The input =
= = =

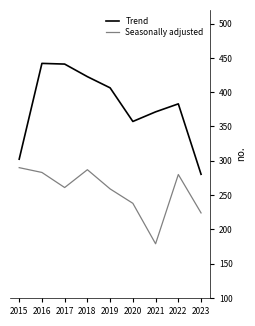

What is the lowest value of the Trend series?

280.3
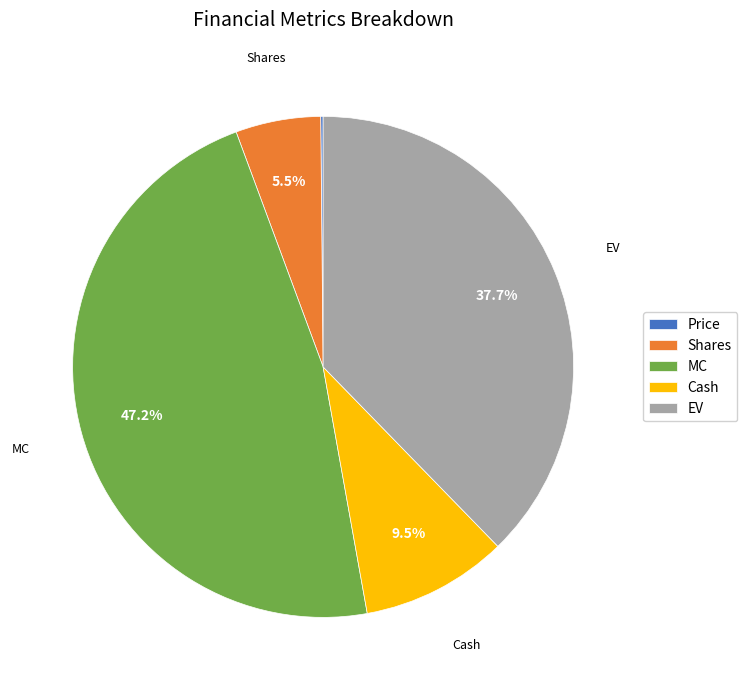

To the nearest percent, what is the combined percentage of MC and EV?

85%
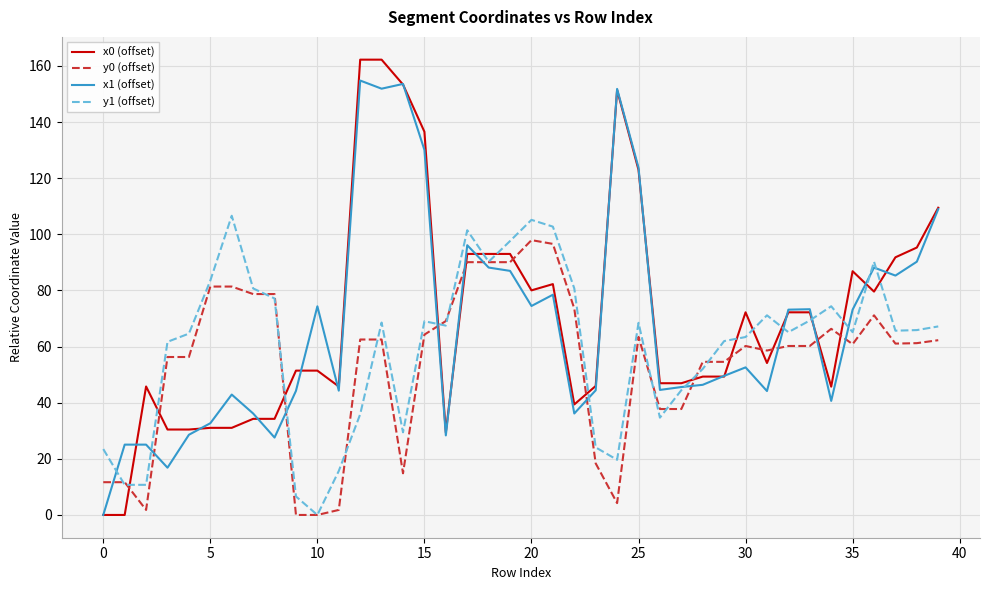

What is the maximum value for y1 (offset)?

106.6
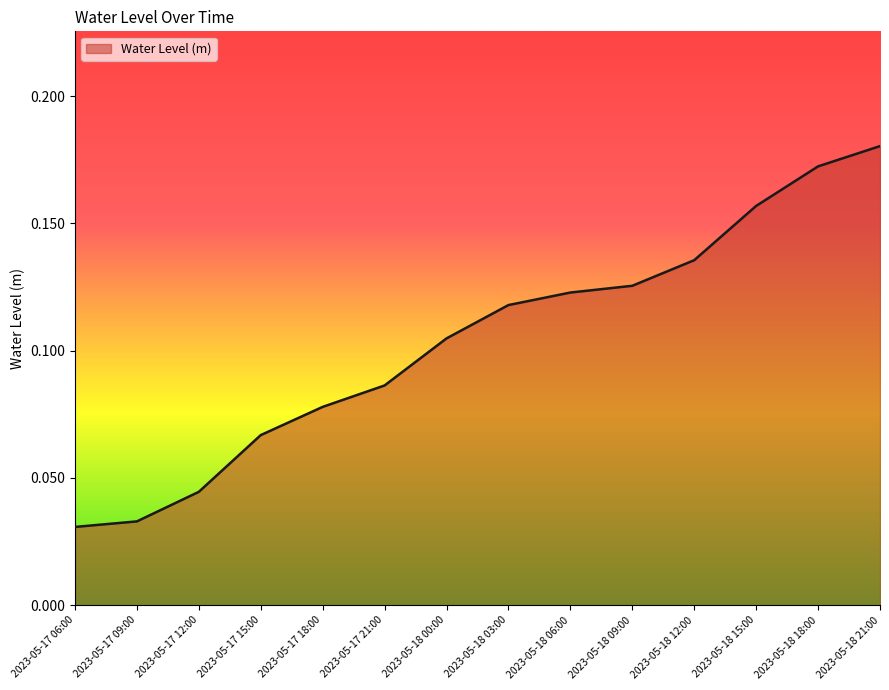

Which has a higher value, 2023-05-18 12:00 or 2023-05-17 06:00?

2023-05-18 12:00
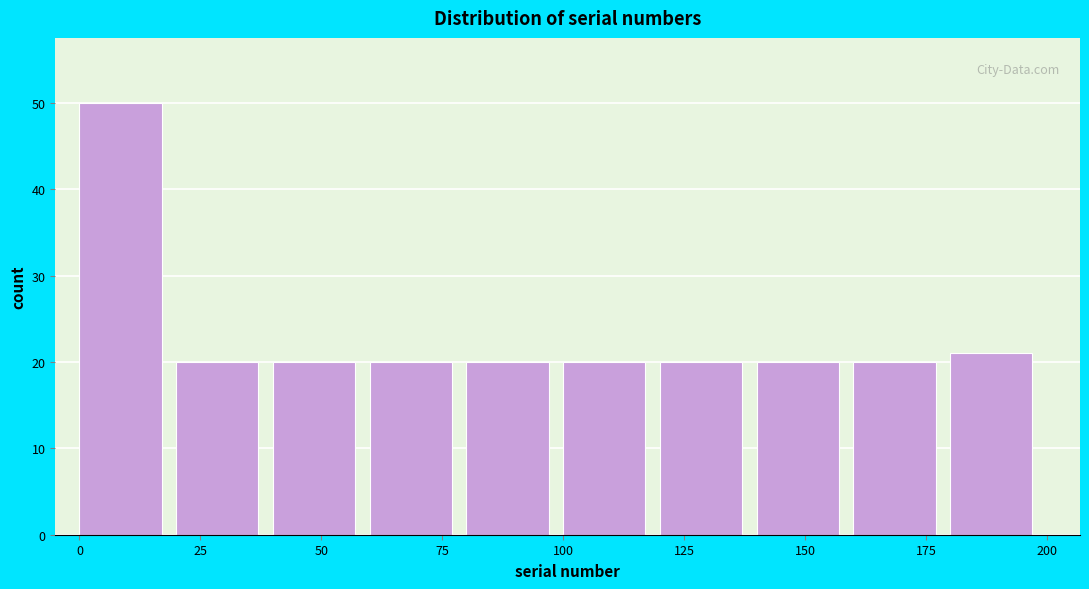

Reading left to right, transcribe this chart: for each bar, give the range it covers on the x-axis and its height. The values are not printed on the chart, so give them approximately, as read against the axis.

0 to 20: 50
20 to 40: 20
40 to 60: 20
60 to 80: 20
80 to 100: 20
100 to 120: 20
120 to 140: 20
140 to 160: 20
160 to 180: 20
180 to 200: 21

= = =

What the task asks = Please convert every line of the listing above into a JSON list of strings, one string per line, skipping blank lines. Leave the pictures out.

Output for this exercise =
[
  "What is the lowest value of the Trend series?",
  "280.3",
  "To the nearest percent, what is the combined percentage of MC and EV?",
  "85%",
  "What is the maximum value for y1 (offset)?",
  "106.6",
  "Which has a higher value, 2023-05-18 12:00 or 2023-05-17 06:00?",
  "2023-05-18 12:00",
  "Reading left to right, transcribe this chart: for each bar, give the range it covers on the x-axis and its height. The values are not printed on the chart, so give them approximately, as read against the axis.",
  "0 to 20: 50",
  "20 to 40: 20",
  "40 to 60: 20",
  "60 to 80: 20",
  "80 to 100: 20",
  "100 to 120: 20",
  "120 to 140: 20",
  "140 to 160: 20",
  "160 to 180: 20",
  "180 to 200: 21"
]